### Problem requirements
Find every line in the entries that contains the word "moglie" and copy each such line. The match is case-sensitive.

### Record set
=-=-=-=-=
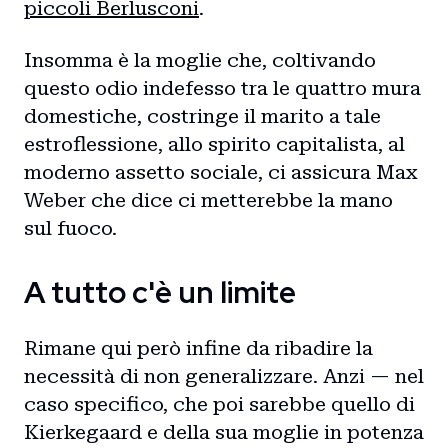
piccoli Berlusconi
.
Insomma è la moglie che, coltivando
questo odio indefesso tra le quattro mura
domestiche, costringe il marito a tale
estroflessione, allo spirito capitalista, al
moderno assetto sociale, ci assicura Max
Weber che dice ci metterebbe la mano
sul fuoco.
A tutto c'è un limite
Rimane qui però infine da ribadire la
necessità di non generalizzare. Anzi — nel
caso specifico, che poi sarebbe quello di
Kierkegaard e della sua moglie in potenza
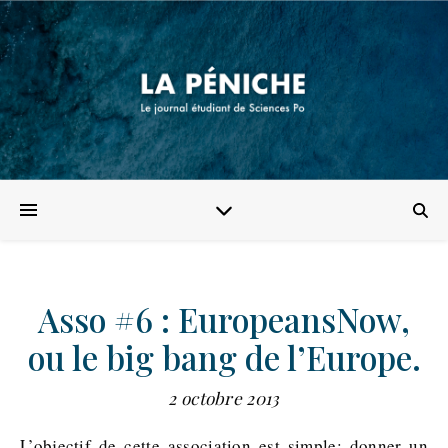
Asso #6 : EuropeansNow,
ou le big bang de l’Europe.
2 octobre 2013
L’objectif de cette association est simple: donner un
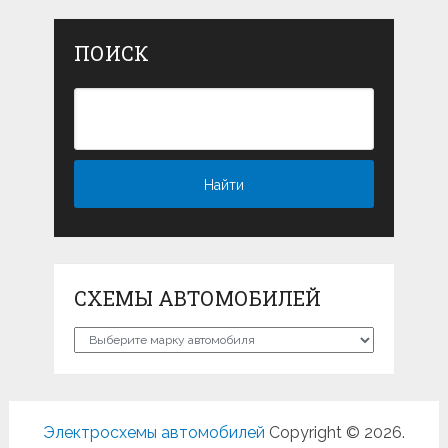
ПОИСК
СХЕМЫ АВТОМОБИЛЕЙ
Схемы
автомобилей
Электросхемы автомобилей
Copyright © 2026.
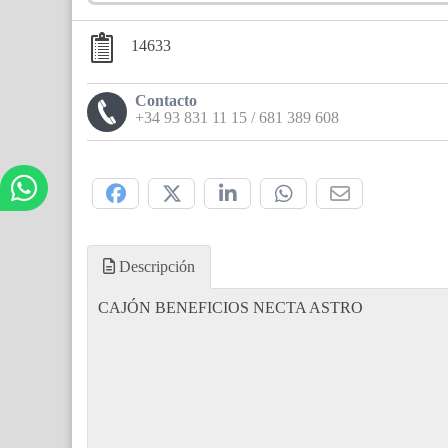
14633
Contacto
+34 93 831 11 15 / 681 389 608
Compártelo:
Descripción
CAJÓN BENEFICIOS NECTA ASTRO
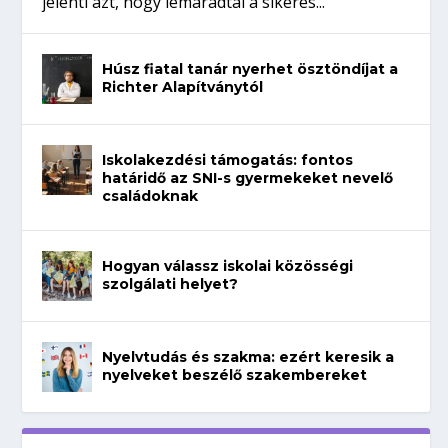
jelenti azt, hogy lemaradtál a sikeres...
Húsz fiatal tanár nyerhet ösztöndíjat a
Richter Alapítványtól
Iskolakezdési támogatás: fontos
határidő az SNI-s gyermekeket nevelő
családoknak
Hogyan válassz iskolai közösségi
szolgálati helyet?
Nyelvtudás és szakma: ezért keresik a
nyelveket beszélő szakembereket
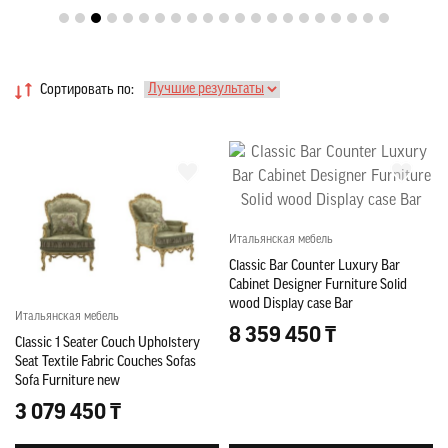
Сортировать по:
Итальянская мебель
Classic Bar Counter Luxury Bar
Cabinet Designer Furniture Solid
wood Display case Bar
Итальянская мебель
8 359 450 ₸
Classic 1 Seater Couch Upholstery
Seat Textile Fabric Couches Sofas
Sofa Furniture new
3 079 450 ₸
=-=-=-=-=
### Finished exercise
Insomma è la moglie che, coltivando
Kierkegaard e della sua moglie in potenza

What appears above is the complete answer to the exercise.